In this step, we will craft a typical deep learning training loop. We will:

- Define our loss function and optimizer
- Integrate gradient descent optimization, backpropagation, and loss computation
- Train the transformer model and monitor the training and validation loss

In [None]:
import torch.optim as optim

def train_epoch(model, train_iterator, optimizer, criterion, device):
    model.train()
    epoch_loss = 0
    
    for batch in train_iterator:
        src, trg = batch.src.to(device), batch.trg.to(device)
        optimizer.zero_grad()
        
        src_mask = model.generate_square_subsequent_mask(src.size(0)).to(device)
        trg_mask = model.generate_square_subsequent_mask(trg.size(0)).to(device)
        
        output = model(src, trg[:-1], src_mask, trg_mask)
        output = output.view(-1, output.shape[-1])
        trg = trg[1:].view(-1)
        loss = criterion(output, trg)
        loss.backward()
        optimizer.step()
        epoch_loss += loss.item()
    
    return epoch_loss / len(train_iterator)

def evaluate(model, valid_iterator, criterion, device):
    model.eval()
    epoch_loss = 0
    
    with torch.no_grad():
        for batch in valid_iterator:
            src, trg = batch.src.to(device), batch.trg.to(device)
            
            src_mask = model.generate_square_subsequent_mask(src.size(0)).to(device)
            trg_mask = model.generate_square_subsequent_mask(trg.size(0)).to(device)
            
            output = model(src, trg[:-1], src_mask, trg_mask)
            output = output.view(-1, output.shape[-1])
            trg = trg[1:].view(-1)
            loss = criterion(output, trg)
            epoch_loss += loss.item()
    
    return epoch_loss / len(valid_iterator)

device = torch.device('cuda' if torch.cuda.is_available() else 'cpu')
model = Transformer(len(SRC.vocab), len(TRG.vocab), d_model=512, nhead=8, num_encoder_layers=6, num_decoder_layers=6, dim_feedforward=2048, dropout=0.1).to(device)
optimizer = optim.Adam(model.parameters(), lr=0.0001)
criterion = nn.CrossEntropyLoss(ignore_index=SRC.vocab['<pad>'])

num_epochs = 10
for epoch in range(num_epochs):
    train_loss = train_epoch(model, train_iterator, optimizer, criterion, device)
    val_loss = evaluate(model, valid_iterator, criterion, device)
    print(f'Epoch {epoch+1}, Train Loss: {train_loss:.4f}, Val Loss: {val_loss:.4f}')


### 5. Evaluation

Now that we have trained our model, we have to evaluate it!

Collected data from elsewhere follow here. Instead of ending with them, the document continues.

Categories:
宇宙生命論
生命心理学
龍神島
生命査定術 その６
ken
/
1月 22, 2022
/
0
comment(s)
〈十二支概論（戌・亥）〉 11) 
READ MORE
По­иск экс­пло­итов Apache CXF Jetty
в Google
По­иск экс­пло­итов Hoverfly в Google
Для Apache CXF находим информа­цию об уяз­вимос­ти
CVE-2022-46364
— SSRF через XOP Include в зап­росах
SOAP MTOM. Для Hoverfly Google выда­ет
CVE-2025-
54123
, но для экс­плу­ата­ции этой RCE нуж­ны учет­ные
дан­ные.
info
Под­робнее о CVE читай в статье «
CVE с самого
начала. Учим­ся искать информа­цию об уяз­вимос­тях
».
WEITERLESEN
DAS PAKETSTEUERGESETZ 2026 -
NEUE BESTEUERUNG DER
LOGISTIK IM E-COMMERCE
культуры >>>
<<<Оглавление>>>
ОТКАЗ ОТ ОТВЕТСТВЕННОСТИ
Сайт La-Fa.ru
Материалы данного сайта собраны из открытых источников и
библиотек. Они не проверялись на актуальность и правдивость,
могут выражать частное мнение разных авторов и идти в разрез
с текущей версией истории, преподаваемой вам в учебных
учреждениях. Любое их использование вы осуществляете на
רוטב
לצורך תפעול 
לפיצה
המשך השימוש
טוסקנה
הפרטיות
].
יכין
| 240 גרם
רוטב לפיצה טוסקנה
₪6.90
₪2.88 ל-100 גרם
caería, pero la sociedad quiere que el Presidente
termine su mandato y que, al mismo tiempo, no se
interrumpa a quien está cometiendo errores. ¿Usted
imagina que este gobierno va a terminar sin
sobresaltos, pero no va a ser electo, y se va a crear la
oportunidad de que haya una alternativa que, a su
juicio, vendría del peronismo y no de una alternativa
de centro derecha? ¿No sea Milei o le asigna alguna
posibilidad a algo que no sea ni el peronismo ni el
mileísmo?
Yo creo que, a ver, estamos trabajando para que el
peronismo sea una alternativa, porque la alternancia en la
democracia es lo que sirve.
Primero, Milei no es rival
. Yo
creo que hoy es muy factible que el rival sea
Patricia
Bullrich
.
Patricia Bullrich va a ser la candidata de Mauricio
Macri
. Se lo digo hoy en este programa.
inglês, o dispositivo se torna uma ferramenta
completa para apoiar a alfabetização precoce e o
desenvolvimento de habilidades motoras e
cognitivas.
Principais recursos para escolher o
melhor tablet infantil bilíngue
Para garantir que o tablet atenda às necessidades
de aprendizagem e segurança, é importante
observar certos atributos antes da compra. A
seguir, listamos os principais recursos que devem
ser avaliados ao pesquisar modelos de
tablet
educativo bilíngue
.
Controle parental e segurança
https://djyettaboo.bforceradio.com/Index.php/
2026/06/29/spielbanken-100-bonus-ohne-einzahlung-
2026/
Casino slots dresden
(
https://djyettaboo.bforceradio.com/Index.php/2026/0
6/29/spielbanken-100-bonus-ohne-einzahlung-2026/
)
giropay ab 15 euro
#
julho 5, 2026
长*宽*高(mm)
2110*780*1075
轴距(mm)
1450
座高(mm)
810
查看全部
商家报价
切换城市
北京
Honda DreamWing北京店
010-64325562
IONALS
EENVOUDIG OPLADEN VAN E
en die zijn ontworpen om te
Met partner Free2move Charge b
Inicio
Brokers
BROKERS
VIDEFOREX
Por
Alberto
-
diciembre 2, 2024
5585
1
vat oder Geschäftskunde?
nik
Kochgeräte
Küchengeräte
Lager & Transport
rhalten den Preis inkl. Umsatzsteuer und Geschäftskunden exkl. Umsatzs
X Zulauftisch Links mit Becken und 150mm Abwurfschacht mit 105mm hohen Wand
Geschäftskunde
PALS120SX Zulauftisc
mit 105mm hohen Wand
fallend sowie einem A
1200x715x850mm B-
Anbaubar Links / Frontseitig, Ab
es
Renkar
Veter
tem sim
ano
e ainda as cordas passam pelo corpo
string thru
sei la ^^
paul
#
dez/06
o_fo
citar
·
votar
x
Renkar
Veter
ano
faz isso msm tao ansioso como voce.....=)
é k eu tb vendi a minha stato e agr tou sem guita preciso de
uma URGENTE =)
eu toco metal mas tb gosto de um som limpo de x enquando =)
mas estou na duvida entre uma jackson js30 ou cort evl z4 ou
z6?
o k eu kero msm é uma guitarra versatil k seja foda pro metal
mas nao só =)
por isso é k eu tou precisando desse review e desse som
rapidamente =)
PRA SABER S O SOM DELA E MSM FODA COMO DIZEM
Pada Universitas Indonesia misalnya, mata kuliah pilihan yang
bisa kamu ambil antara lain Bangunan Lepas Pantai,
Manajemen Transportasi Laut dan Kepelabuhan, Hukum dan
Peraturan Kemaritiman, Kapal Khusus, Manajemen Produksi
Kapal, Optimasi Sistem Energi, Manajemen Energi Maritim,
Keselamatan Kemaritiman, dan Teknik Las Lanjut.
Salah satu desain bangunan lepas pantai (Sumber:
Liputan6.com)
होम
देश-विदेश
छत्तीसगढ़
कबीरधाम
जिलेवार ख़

We will evaluate the model on the test set using industry-standard metrics such as BLEU score, analyze the translation quality, and discuss common translation errors.

In [None]:
from nltk.translate.bleu_score import sentence_bleu

def calculate_bleu(data, model, SRC, TRG, device):
    trgs = []
    pred_trgs = []
    
    for datum in data:
        src = vars(datum)['src']
        trg = vars(datum)['trg']
        pred_trg, _ = translate_sentence(src, SRC, TRG, model, device)
        pred_trgs.append(pred_trg)
        trgs.append([trg])
    
    return sentence_bleu(trgs, pred_trgs)


### 6. Conclusion and Reflection
This is your chance to reflect on what has been learned and discuss potential real-world applications and further improvements.

Please write a brief report discussing the experience. Include any challenges faced, summarize the process you went through (can be point-form and concise) and potential uses of the learned techniques in real-world applications.